China, France join forces against counterfeiters

13th March 2006, Comments 0 comments

HONG KONG, March 12, 2006 (AFP) - A joint agreement between France and China to work closer to beat counterfeiters has been hailed as the first step in an effort to end the multi-billion dollar illegal trade.

HONG KONG, March 12, 2006 (AFP) - A joint agreement between France and China to work closer to beat counterfeiters has been hailed as the first step in an effort to end the multi-billion dollar illegal trade.

French budget minister and government spokesman Jean-François Copé signed the agreement, the first of its kind between the two trading partners, in Beijing last week.

It will see greater exchange of intelligence between the two customs authorities in a bid to end the flow of pirated French luxury items, such as designer clothes and wine, from China.

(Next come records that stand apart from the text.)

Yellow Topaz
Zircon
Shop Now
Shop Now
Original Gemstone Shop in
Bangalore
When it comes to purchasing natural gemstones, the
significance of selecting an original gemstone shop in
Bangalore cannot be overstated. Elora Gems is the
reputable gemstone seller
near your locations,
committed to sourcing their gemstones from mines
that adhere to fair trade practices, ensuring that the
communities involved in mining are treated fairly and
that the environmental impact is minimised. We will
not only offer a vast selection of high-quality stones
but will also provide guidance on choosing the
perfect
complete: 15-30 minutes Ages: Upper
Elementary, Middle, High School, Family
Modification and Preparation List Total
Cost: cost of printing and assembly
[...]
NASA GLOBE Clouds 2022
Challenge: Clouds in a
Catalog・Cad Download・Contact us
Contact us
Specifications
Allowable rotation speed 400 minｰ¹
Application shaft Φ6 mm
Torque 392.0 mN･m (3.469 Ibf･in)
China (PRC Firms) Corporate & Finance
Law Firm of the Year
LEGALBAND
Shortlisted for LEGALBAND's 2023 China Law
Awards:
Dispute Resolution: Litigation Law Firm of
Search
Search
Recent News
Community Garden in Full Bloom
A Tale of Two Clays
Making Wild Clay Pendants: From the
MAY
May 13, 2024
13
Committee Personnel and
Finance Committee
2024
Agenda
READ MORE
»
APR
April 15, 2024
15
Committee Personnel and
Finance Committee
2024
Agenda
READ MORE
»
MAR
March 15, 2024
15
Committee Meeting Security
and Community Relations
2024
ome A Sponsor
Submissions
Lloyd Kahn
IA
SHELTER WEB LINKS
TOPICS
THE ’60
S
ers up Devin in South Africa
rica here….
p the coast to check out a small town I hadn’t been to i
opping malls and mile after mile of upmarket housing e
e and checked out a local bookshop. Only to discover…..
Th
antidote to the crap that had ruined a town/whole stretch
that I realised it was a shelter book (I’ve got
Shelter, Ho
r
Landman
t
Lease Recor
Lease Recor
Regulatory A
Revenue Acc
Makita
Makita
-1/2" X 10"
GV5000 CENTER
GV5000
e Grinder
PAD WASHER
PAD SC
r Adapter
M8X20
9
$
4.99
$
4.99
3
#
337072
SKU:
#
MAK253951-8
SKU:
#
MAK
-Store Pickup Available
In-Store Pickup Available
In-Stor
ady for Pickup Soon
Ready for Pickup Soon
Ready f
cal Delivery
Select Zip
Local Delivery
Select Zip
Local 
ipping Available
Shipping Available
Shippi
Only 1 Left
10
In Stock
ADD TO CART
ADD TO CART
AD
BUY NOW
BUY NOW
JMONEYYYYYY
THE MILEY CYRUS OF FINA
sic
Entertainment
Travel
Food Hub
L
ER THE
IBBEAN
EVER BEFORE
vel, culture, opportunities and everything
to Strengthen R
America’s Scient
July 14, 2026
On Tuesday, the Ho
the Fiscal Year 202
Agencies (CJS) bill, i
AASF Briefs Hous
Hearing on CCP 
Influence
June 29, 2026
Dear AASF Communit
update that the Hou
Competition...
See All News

Copé said the timing of the deal was significant as it signalled China's emergence as a responsible player on the world trading stage.

"The reason why China decided that now was a good time to sign such a deal is because it is acutely conscious of the dangers counterfeiting poses to its own economy," Copé told AFP in an interview during a two-day stop-off in Hong Kong.

"It is now producing its own patents and because of that it needs to protect its own intellectual property rights," he added.

China, the world's leading producer of legitimate manufactured goods, is also a main source of counterfeits.

Copé said it was impossible to estimate the size of the problem but believed some 30,000 French jobs had been lost as a result of intellectual property rights infringement.

He said almost two thirds of the six million fake items seized at French ports in 2005 had originated in the Asia Pacific region.

"It is a huge problem for France and for all of Europe," Copé said.

At the top of the list of most widely copied items were French luxury goods and wine, two of the pillars of French exports.

But Copé said there was growing concern that other items were being copied with potentially dangerous consequences.

"More and more children's toys are being copied, which is a concern because these items are not subject to the safeguards we require for children's items," he said.

For similar reasons he said he was concerned about the counterfeiting of drugs and other medicines.

"These are operations that are run by mafia and criminals — these are not the kind of people you want to be dealing with," he said.

Noting that Hong Kong was an important transit point for huge numbers of faked goods from China, Copé said he had also proposed a similar agreement with the former British colony's trade minister Joseph Wong.

"The proposal is on the table," he said.

Copé concedes that the counterfeiting problem is endemic in China and admits the agreement signed last week will not come close to ending it.

But he says it is a tentative step in the right direction and coincides with what he feels is the emergence of a legislative intent within China to begin tackling the problem.

"There is a very long tradition of counterfeiting in China and we are conscious that we are not going to change things in the next month or next year," he said.

"But this agreement is a sign that China and France — and the rest of Europe — is working together more closely on this problem," he said.